## TASK BRIEF
For every line in the data below, check for the word "Doctors", then state how many lines have it. Answer with the number only.

───── DATA FOR THIS EXERCISE

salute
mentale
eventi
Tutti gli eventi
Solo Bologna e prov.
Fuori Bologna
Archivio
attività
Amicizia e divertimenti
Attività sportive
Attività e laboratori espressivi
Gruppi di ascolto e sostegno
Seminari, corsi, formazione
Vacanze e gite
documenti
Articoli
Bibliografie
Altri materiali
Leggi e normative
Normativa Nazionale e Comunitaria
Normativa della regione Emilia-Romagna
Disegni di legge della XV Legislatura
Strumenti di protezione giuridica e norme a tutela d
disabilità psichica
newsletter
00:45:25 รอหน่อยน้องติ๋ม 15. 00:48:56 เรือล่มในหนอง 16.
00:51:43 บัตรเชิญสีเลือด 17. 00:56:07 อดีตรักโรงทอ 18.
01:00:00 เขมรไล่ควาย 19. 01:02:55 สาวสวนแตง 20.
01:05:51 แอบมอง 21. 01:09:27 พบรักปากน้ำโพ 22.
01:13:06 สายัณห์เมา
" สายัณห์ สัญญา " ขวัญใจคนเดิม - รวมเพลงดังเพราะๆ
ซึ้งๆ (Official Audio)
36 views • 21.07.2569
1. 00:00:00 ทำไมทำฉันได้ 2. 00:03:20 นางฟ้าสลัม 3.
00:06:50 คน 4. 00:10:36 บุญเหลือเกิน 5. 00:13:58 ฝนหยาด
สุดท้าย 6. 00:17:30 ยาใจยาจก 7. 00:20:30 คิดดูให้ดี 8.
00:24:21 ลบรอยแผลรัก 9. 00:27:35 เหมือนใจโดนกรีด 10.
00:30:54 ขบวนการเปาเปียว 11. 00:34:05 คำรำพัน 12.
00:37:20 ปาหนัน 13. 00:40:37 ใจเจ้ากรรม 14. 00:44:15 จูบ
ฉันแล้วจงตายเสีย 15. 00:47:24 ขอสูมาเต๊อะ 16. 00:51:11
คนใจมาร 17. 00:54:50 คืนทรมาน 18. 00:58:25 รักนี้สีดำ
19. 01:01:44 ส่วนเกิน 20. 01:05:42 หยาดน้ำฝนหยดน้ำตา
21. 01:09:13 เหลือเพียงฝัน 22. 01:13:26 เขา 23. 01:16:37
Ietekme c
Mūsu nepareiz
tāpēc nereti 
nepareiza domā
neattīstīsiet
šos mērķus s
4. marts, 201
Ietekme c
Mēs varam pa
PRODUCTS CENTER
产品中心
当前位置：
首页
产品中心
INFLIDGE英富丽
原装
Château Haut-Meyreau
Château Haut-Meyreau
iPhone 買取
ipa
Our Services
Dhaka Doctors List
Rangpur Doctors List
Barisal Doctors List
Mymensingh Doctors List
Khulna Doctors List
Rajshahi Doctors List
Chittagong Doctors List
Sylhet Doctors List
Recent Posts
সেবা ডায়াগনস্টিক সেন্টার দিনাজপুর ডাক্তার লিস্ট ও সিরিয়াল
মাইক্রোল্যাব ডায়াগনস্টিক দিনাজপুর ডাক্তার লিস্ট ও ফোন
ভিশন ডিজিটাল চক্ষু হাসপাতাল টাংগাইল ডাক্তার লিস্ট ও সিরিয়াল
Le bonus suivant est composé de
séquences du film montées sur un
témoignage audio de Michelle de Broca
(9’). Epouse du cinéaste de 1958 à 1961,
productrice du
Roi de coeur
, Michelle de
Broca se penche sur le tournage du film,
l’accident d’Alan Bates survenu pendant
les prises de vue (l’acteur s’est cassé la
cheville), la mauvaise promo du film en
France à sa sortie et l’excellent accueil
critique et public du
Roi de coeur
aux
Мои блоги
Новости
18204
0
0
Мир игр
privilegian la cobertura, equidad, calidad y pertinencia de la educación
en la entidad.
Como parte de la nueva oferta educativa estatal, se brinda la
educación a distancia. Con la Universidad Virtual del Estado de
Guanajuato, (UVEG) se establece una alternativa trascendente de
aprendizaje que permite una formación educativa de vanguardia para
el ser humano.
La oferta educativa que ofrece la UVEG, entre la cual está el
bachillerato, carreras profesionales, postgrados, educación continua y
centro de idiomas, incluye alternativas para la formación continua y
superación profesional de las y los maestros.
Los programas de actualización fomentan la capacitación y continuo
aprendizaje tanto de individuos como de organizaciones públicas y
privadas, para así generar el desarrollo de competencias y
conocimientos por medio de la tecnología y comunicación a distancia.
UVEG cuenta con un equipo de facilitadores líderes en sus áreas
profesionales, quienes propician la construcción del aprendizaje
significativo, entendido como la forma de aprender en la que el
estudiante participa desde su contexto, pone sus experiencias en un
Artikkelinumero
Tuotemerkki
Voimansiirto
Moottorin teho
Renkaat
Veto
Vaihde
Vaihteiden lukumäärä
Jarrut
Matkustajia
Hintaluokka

──────────

## WRITTEN ANSWER
8